Records supplied START
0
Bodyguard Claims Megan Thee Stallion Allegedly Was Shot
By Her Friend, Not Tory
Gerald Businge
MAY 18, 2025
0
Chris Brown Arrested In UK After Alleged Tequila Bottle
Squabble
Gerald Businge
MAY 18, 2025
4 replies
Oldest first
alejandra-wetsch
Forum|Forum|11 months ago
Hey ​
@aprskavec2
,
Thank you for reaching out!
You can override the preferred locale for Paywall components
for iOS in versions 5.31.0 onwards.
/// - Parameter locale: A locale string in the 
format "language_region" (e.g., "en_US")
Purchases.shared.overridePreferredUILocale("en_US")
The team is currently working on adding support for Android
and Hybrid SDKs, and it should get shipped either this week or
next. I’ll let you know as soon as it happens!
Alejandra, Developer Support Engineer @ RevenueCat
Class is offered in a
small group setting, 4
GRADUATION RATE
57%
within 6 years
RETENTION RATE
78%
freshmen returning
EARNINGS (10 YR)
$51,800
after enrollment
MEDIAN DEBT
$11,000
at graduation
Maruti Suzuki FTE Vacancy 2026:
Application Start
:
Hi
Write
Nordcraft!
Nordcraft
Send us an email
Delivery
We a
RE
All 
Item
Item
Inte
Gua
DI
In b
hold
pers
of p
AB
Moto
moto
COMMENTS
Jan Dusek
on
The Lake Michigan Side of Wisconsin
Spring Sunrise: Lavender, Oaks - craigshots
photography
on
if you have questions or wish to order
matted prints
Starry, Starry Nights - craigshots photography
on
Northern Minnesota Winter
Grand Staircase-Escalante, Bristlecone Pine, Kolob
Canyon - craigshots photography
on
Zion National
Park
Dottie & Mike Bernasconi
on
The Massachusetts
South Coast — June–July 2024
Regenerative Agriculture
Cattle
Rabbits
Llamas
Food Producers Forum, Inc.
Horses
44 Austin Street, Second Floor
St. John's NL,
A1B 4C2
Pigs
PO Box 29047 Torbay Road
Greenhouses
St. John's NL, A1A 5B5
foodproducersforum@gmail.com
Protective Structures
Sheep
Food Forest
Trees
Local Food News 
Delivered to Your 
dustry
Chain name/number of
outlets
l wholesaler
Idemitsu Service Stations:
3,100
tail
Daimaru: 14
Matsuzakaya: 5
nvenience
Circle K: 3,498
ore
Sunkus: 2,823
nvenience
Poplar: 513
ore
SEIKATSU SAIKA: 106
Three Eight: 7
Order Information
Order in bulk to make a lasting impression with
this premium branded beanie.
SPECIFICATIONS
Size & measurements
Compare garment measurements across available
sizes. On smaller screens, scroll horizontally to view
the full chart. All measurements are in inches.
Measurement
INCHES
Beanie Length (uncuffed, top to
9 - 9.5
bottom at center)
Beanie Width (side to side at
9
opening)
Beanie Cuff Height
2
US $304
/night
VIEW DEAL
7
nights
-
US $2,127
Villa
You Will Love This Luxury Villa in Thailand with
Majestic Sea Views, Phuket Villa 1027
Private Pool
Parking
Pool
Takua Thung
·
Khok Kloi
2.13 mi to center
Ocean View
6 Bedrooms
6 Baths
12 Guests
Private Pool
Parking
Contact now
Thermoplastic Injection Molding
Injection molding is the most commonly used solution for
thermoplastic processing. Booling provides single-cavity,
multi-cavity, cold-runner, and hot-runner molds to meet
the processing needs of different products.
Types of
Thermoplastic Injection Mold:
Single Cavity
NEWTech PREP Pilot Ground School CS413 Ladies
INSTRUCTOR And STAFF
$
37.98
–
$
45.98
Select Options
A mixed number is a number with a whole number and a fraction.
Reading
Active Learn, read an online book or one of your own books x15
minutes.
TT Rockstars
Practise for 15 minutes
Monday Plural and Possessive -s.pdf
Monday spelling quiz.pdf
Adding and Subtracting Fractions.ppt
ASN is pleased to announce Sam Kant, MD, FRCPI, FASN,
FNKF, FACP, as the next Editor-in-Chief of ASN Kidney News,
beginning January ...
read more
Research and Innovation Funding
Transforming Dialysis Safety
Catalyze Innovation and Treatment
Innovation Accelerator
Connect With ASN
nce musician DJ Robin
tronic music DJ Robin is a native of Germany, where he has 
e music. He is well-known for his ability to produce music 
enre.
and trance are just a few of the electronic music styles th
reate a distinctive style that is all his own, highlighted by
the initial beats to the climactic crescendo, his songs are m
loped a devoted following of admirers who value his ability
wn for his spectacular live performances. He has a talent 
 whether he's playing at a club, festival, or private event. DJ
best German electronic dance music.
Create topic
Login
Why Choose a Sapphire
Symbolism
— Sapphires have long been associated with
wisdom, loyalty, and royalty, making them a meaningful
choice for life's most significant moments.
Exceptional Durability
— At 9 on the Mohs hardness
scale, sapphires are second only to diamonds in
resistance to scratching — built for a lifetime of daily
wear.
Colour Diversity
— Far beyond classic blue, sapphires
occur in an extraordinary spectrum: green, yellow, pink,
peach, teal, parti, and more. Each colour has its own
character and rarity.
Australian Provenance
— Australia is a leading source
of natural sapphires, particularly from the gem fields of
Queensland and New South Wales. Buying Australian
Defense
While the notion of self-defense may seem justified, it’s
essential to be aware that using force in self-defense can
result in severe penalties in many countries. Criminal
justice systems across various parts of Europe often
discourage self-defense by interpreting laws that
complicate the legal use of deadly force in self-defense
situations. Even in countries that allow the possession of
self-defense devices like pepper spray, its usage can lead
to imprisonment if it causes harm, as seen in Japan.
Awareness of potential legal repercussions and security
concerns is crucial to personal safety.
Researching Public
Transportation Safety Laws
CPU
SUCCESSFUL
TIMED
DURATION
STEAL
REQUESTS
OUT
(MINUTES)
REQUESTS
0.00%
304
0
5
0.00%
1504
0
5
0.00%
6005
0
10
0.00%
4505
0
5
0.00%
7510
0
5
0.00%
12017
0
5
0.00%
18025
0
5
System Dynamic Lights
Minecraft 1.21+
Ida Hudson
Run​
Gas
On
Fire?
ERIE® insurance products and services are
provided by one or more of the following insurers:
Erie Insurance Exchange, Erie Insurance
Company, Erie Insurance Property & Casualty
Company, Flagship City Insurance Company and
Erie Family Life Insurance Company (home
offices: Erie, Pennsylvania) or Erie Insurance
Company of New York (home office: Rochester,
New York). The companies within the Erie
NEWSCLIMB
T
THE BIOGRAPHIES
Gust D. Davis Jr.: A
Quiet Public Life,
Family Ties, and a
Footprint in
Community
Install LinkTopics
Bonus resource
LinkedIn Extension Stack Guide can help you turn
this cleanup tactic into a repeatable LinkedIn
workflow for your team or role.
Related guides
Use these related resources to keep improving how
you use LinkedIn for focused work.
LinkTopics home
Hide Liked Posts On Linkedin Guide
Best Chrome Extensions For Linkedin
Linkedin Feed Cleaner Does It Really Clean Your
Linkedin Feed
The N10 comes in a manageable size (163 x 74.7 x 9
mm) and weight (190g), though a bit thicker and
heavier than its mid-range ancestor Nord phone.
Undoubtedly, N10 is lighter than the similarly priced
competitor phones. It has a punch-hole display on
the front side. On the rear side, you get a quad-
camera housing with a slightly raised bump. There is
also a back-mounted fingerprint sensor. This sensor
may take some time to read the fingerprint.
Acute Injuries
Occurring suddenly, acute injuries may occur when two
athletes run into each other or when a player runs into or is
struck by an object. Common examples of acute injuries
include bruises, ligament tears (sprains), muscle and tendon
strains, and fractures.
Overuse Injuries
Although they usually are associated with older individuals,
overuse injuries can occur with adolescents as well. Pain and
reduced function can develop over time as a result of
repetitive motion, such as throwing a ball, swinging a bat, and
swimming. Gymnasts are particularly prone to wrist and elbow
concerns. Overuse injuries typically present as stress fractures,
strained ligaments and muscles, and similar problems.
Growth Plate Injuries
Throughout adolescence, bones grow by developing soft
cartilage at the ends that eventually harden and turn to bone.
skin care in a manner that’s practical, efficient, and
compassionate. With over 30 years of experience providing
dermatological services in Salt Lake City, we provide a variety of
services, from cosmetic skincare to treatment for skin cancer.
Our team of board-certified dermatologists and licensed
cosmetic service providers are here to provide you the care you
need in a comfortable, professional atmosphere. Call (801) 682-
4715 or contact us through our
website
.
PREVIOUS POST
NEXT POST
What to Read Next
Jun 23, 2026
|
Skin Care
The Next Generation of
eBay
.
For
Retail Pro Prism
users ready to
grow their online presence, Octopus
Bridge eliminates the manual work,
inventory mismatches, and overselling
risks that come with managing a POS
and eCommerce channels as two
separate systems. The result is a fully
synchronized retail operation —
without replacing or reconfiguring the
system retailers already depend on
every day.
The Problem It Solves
Records supplied END
Pull every line with the string "electronic" from the data above.

and trance are just a few of the electronic music styles th
best German electronic dance music.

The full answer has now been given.